For months, maybe even a year or more, after we got engaged, I still wondered when Mike would propose. Things like surprises, dinner dates, random Tuesdays when he walked in the door after work, I’d still find myself thinking “maybe he’s going to propose.” I had been so accustomed to thinking this way, had been waiting for engagement longer than I’d been engaged and that thought pattern stuck.

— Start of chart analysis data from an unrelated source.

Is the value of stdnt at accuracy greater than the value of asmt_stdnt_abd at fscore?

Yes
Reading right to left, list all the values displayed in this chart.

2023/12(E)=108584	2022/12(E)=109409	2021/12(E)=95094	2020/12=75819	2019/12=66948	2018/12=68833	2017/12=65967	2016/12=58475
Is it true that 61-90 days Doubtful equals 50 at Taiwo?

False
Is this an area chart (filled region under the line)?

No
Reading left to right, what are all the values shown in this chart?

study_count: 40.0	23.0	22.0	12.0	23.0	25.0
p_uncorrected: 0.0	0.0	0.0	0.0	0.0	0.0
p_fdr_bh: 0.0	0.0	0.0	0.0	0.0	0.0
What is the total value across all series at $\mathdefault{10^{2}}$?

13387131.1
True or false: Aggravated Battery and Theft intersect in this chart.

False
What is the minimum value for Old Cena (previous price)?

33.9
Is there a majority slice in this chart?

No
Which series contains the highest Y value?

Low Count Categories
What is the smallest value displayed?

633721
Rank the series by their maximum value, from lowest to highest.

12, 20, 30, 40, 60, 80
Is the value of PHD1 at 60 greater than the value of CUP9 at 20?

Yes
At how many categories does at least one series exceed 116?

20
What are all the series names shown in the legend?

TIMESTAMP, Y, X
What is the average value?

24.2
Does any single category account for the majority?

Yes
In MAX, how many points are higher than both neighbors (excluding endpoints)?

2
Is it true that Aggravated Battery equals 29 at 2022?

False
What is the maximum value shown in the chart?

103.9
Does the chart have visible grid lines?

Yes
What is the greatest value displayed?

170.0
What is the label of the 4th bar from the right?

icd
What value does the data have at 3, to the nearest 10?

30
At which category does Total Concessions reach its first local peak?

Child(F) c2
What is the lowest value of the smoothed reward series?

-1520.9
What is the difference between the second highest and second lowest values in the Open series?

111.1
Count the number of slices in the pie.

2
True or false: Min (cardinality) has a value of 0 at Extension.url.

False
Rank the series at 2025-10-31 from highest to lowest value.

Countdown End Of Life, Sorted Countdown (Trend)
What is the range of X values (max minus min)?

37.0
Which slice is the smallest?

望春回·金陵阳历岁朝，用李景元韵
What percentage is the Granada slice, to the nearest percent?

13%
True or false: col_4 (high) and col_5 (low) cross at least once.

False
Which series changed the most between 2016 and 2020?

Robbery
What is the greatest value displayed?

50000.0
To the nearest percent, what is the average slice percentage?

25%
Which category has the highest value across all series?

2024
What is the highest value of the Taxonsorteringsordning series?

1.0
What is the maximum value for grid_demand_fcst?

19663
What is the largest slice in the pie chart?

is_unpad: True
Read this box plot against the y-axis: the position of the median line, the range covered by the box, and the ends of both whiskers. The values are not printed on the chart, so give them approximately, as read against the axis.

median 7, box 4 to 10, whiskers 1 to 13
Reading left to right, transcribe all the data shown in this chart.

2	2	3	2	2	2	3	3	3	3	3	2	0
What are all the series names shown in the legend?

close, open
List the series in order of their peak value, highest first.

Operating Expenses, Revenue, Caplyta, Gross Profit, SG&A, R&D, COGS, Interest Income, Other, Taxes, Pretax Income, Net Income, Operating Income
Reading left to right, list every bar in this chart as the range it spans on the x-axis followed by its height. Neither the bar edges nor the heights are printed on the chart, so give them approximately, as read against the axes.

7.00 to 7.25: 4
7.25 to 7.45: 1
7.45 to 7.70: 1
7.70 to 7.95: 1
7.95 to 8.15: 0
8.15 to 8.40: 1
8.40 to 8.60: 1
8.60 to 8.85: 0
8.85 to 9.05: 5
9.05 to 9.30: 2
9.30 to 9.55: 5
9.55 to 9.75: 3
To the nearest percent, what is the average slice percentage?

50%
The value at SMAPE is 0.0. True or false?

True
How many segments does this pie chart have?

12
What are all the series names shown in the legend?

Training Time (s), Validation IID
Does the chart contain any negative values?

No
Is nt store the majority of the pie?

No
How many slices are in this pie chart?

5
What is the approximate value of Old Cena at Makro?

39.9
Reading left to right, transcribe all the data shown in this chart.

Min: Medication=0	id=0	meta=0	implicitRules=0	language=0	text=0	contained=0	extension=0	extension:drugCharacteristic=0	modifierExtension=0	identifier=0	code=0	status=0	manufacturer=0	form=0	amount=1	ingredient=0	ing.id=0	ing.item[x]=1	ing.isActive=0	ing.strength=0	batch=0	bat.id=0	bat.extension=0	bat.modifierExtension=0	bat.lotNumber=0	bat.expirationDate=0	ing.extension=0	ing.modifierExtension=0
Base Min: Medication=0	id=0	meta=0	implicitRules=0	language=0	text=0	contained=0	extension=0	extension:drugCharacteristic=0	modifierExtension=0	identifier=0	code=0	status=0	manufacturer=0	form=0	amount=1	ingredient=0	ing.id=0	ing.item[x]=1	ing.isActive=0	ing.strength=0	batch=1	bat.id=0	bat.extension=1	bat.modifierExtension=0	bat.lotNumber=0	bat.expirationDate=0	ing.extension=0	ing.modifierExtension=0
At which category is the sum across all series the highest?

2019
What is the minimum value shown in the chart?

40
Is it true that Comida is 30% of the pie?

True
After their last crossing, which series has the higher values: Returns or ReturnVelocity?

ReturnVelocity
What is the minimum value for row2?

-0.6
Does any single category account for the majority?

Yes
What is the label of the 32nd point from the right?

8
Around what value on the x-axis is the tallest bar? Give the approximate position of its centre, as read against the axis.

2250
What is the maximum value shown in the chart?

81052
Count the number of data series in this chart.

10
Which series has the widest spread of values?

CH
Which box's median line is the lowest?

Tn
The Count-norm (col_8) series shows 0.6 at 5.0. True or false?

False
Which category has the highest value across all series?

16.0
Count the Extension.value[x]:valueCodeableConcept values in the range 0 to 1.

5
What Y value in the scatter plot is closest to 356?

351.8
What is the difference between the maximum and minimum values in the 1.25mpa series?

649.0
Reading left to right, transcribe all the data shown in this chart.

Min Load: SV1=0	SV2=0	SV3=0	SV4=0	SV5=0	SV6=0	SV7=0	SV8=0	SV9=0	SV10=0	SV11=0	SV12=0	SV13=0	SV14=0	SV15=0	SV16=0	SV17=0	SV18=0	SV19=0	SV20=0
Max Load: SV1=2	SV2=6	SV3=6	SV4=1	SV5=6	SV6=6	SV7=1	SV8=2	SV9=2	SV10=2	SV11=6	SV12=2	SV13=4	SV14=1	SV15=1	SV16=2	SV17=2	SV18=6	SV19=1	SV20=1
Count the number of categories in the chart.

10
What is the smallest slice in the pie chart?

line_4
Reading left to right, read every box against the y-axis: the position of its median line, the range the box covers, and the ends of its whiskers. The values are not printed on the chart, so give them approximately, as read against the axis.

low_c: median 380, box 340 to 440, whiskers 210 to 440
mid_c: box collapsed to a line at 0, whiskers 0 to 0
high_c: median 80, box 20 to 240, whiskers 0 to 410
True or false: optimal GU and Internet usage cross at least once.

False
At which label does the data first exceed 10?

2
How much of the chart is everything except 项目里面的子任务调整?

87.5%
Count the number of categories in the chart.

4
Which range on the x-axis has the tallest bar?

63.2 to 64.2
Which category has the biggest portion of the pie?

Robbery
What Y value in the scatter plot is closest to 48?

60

The same thing happened with our first dance song. After our wedding, whenever I heard our first dance song, “Just Say Yes,” my mind didn’t go to the dance floor at our reception, didn’t rejoice at how fun our first dance was even though it wasn’t planned at all. I didn’t think about how Mike threw me out for a spin perfectly on cue as the song built up to the first chorus and everyone started cheering and whistling and we were both smiling from ear to ear. No, when I heard “Just Say Yes” after our wedding I was taken back to my morning commute, walking up New Jersey Avenue to the metro, listening to the song on my iPod and daydreaming about my wedding. I remembered my daydream—which was a little different than the real day (different hair, different dress)—because I had played that daydream, a montage of our wedding day, in my head over and over and over again for months leading up to the big day.
While these aren’t terribly detrimental thought patterns to have, more just strange, it makes me think about other thought patterns we can get caught up in and stay in even if realities change: body image, money worries, family concerns. “I need to lose weight” or “I have no money” or “My family makes me stressed.”
We can change our thought patterns. We’re in control of our thoughts and what pops into our heads. In choosing different thoughts, we can re-train our minds and re-program our thought patterns. We can choose thoughts that build us up, make us feel happy or confident or comforted.
If every time you think “I need to lose weight” or “I’m fat,” you change your thought to “my body is beautiful” or “I’m strong” or “I have amazing arms/hair/eyes/insert favorite trait here,” that will become the prominent thought related to your appearance.
If when you worry “I don’t have enough money” or “I wish I made more” or “How will I pay for that?” you remind yourself that “the money always comes” or “I can re-work my spending plan to allocate money for that” you will believe that the money always comes when it needs to and/or you are in control of your money not the other way around.
If you anticipate “family get-togethers are overwhelming” or “my sister/uncle/mom drives me crazy” but then remember “last we time we laughed until we cried” or “my mom knows me better than I think she does” you’ll significantly decrease your chances of getting overwhelmed or irritable.
We can choose our thoughts so we might as well choose ones that work for us. It may take some time to get the new thought pattern to stick, to become the primary thought associated with an experience, a person, a stressor. But if we keep at it, we can re-program our minds.
Now I don’t catch myself holding my breath for the proposal that already happened because I look at my ring and remember the proposal and how wonderful it was. That I have what I hoped for. And because I’ve started listening to Just Say Yes when I’m in the car alone and thinking back to our actual wedding, when I hear our first dance song, I remember our first dance and the happiness that is tied with the song. Mostly it makes me think of Mike.
Sometimes our thought patterns change because life changes. Sometimes we have to help them get there. Sometimes we choose to change our thought patterns because that’s all we can control in the moment. And other times, our life changes because our thought patterns change. But that’s a topic for another day.